▶ TASK TO COMPLETE
Return the full outage status post below word for word.

Outage on *1.projectlocker.com - Status and Updates

Published 17 July 2014 by C. G. Brown

This morning, we are aware of an unscheduled outage on *1.projectlocker.com. Users on other servers are not affected. We'll keep running updates in this post.

Background

Last night, the server that hosts *1.projectlocker.com was physically relocated. The server was brought back online successfully. The primary IP is working, however, the secondary subnet on which Subversion, Trac, and Git are hosted appears to have a network routing issue. We're working with our data center team to get this resolved as quickly as possible.

Updates (all times EDT / GMT-4)

10:00 am - Confirmed that data center is working on problem, and made them aware of possible network issue.  Awaiting reply.

10:12 am - Observing routing working properly from our offices. Services may be back online, but we're awaiting confirmation from our data center.

10:18 am - Data center has confirmed that the VLAN had a misconfiguration after the server relocation. The misconfiguration is resolved and services should be back online.

Why Did This Happen?

Some of you have noticed a few problems on this server over the past few weeks. The bad news is that the outages have led us to a lower standard of service from us than you've come to expect, and for that we sincerely apologize. The good news is a two-parter: a) the issues affecting the server were unrelated, and b) the issues have been each isolated and resolved. We're going to walk through each of the problems below and talk about how we are dealing with them.

Problem: Storage

We had one of the disks run out of space recently. This was due to the logs not being properly rotated. We fixed the issue with the log rotation and do not anticipate further problems there. We don't provision new accounts on that server, so organic growth and logs are the source of additional disk usage.

Stored data:
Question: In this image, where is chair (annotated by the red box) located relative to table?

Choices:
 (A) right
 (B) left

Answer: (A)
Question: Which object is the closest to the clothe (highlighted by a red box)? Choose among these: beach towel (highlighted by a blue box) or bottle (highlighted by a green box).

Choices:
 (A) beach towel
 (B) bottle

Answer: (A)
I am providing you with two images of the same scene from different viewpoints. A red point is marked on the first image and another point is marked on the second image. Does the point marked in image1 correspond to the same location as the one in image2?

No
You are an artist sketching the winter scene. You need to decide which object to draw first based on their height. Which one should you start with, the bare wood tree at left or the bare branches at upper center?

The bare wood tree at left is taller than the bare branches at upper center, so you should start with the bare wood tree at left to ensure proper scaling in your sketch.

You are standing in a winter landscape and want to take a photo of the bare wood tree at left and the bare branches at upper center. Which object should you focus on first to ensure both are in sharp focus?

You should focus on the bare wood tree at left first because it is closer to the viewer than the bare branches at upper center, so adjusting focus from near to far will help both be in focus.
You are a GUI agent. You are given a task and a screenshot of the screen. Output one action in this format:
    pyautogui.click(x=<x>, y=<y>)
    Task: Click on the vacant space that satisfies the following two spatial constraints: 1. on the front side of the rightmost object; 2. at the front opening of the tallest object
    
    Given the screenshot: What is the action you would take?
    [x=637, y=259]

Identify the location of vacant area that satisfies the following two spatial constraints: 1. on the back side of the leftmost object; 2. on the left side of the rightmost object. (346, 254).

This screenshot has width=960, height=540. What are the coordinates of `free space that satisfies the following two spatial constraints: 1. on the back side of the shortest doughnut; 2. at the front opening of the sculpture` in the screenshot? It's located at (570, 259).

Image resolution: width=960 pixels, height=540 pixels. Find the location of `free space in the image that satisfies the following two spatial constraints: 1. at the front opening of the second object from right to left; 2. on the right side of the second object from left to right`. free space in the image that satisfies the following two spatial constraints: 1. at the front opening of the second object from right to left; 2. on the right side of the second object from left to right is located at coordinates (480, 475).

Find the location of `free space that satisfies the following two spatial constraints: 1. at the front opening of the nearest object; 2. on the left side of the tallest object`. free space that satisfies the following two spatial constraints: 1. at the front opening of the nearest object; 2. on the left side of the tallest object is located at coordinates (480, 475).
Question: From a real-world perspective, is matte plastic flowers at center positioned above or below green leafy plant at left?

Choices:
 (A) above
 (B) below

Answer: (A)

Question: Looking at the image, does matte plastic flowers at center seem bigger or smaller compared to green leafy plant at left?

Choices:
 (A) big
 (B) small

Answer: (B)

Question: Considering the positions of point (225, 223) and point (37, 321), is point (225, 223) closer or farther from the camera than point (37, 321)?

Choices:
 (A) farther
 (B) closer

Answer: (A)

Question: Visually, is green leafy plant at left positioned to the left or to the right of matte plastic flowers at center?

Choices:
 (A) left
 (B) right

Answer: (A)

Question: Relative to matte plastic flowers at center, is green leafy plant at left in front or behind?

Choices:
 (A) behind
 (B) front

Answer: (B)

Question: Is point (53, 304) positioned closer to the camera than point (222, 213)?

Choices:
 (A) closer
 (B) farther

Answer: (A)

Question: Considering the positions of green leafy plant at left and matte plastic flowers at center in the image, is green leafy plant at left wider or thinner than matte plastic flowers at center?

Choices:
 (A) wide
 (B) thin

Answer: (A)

▶ FINISHED EXERCISE
Outage on *1.projectlocker.com - Status and Updates

Published 17 July 2014 by C. G. Brown

This morning, we are aware of an unscheduled outage on *1.projectlocker.com. Users on other servers are not affected. We'll keep running updates in this post.

Background

Last night, the server that hosts *1.projectlocker.com was physically relocated. The server was brought back online successfully. The primary IP is working, however, the secondary subnet on which Subversion, Trac, and Git are hosted appears to have a network routing issue. We're working with our data center team to get this resolved as quickly as possible.

Updates (all times EDT / GMT-4)

10:00 am - Confirmed that data center is working on problem, and made them aware of possible network issue.  Awaiting reply.

10:12 am - Observing routing working properly from our offices. Services may be back online, but we're awaiting confirmation from our data center.

10:18 am - Data center has confirmed that the VLAN had a misconfiguration after the server relocation. The misconfiguration is resolved and services should be back online.

Why Did This Happen?

Some of you have noticed a few problems on this server over the past few weeks. The bad news is that the outages have led us to a lower standard of service from us than you've come to expect, and for that we sincerely apologize. The good news is a two-parter: a) the issues affecting the server were unrelated, and b) the issues have been each isolated and resolved. We're going to walk through each of the problems below and talk about how we are dealing with them.

Problem: Storage

We had one of the disks run out of space recently. This was due to the logs not being properly rotated. We fixed the issue with the log rotation and do not anticipate further problems there. We don't provision new accounts on that server, so organic growth and logs are the source of additional disk usage.